Can you reproduce, word for word, the portion of the material that starts with the line containing "## 4. Results" and ends with the line containing "SELECT * FROM staging_songs LIMIT 10;", including both of those lines?

Dataset entries:
========================================

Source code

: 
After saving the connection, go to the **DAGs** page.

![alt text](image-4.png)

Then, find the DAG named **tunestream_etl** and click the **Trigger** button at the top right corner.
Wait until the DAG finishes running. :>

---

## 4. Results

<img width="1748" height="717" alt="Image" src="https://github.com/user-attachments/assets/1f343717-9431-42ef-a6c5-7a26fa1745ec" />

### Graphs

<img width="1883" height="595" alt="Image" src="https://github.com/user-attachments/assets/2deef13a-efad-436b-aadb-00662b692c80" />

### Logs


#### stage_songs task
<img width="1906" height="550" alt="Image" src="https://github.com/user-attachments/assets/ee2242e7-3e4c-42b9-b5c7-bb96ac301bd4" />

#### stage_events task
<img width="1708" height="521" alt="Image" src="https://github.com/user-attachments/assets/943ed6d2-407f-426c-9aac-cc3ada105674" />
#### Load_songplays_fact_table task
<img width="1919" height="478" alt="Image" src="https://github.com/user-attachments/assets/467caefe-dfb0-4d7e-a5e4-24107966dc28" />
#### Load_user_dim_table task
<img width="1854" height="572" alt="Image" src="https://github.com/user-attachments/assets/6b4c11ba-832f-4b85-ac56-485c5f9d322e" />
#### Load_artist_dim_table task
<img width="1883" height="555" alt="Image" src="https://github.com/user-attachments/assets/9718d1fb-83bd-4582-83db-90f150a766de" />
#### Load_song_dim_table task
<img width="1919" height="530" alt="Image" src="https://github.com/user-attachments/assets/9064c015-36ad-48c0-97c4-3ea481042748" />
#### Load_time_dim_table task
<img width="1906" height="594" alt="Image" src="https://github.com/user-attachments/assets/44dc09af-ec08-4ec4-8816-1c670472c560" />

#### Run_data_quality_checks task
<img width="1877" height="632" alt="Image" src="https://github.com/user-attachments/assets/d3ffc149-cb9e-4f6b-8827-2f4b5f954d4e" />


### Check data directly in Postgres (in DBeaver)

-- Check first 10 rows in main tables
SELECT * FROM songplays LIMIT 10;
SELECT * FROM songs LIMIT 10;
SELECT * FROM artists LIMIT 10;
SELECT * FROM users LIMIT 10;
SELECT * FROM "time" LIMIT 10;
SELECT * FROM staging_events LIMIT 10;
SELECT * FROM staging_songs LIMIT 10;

========================================

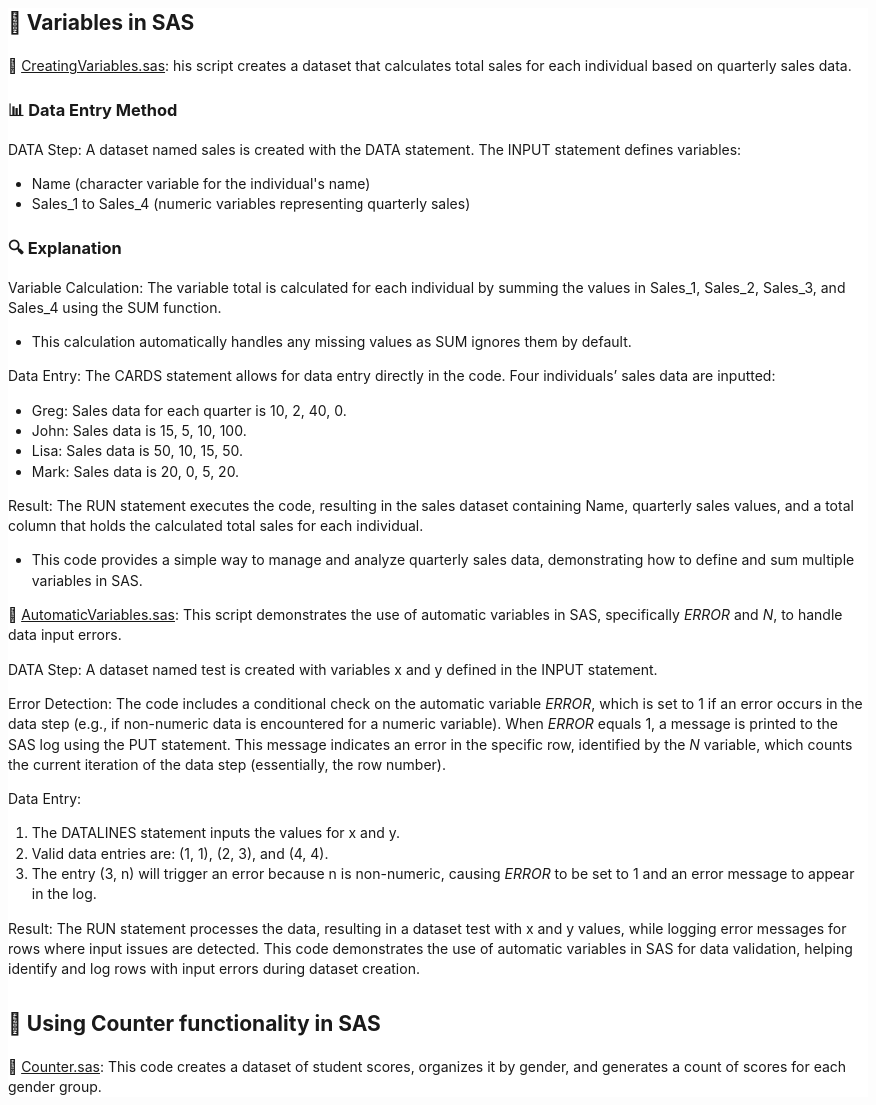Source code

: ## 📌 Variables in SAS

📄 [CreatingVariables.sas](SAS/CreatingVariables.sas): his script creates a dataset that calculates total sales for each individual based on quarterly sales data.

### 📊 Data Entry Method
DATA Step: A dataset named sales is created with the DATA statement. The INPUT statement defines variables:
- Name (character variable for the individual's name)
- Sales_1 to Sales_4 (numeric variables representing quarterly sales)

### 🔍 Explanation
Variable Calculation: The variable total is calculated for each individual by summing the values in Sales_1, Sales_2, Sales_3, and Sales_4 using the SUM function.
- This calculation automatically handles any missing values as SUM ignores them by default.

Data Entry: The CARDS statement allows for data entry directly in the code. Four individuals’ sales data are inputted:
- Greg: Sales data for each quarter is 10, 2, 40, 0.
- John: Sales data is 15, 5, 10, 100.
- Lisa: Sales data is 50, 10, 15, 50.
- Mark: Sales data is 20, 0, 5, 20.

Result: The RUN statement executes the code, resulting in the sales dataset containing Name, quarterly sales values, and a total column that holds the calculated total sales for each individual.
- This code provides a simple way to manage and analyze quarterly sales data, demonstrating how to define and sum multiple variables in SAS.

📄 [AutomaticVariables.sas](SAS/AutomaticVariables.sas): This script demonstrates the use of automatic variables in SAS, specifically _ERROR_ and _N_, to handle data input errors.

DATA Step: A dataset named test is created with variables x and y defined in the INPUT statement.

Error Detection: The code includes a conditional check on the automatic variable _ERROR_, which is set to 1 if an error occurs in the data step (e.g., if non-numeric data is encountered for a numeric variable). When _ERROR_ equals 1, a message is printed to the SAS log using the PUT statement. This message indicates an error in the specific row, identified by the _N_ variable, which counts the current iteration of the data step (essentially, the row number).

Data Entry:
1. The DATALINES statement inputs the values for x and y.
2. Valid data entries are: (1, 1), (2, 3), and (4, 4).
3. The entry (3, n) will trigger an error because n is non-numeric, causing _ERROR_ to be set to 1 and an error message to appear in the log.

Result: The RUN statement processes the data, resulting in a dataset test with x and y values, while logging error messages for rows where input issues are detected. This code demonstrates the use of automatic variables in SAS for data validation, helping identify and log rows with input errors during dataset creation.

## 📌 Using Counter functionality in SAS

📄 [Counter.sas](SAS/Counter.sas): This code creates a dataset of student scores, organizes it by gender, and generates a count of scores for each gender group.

========================================

- _Output of the exercise_
## 4. Results

<img width="1748" height="717" alt="Image" src="https://github.com/user-attachments/assets/1f343717-9431-42ef-a6c5-7a26fa1745ec" />

### Graphs

<img width="1883" height="595" alt="Image" src="https://github.com/user-attachments/assets/2deef13a-efad-436b-aadb-00662b692c80" />

### Logs


#### stage_songs task
<img width="1906" height="550" alt="Image" src="https://github.com/user-attachments/assets/ee2242e7-3e4c-42b9-b5c7-bb96ac301bd4" />

#### stage_events task
<img width="1708" height="521" alt="Image" src="https://github.com/user-attachments/assets/943ed6d2-407f-426c-9aac-cc3ada105674" />
#### Load_songplays_fact_table task
<img width="1919" height="478" alt="Image" src="https://github.com/user-attachments/assets/467caefe-dfb0-4d7e-a5e4-24107966dc28" />
#### Load_user_dim_table task
<img width="1854" height="572" alt="Image" src="https://github.com/user-attachments/assets/6b4c11ba-832f-4b85-ac56-485c5f9d322e" />
#### Load_artist_dim_table task
<img width="1883" height="555" alt="Image" src="https://github.com/user-attachments/assets/9718d1fb-83bd-4582-83db-90f150a766de" />
#### Load_song_dim_table task
<img width="1919" height="530" alt="Image" src="https://github.com/user-attachments/assets/9064c015-36ad-48c0-97c4-3ea481042748" />
#### Load_time_dim_table task
<img width="1906" height="594" alt="Image" src="https://github.com/user-attachments/assets/44dc09af-ec08-4ec4-8816-1c670472c560" />

#### Run_data_quality_checks task
<img width="1877" height="632" alt="Image" src="https://github.com/user-attachments/assets/d3ffc149-cb9e-4f6b-8827-2f4b5f954d4e" />


### Check data directly in Postgres (in DBeaver)

-- Check first 10 rows in main tables
SELECT * FROM songplays LIMIT 10;
SELECT * FROM songs LIMIT 10;
SELECT * FROM artists LIMIT 10;
SELECT * FROM users LIMIT 10;
SELECT * FROM "time" LIMIT 10;
SELECT * FROM staging_events LIMIT 10;
SELECT * FROM staging_songs LIMIT 10;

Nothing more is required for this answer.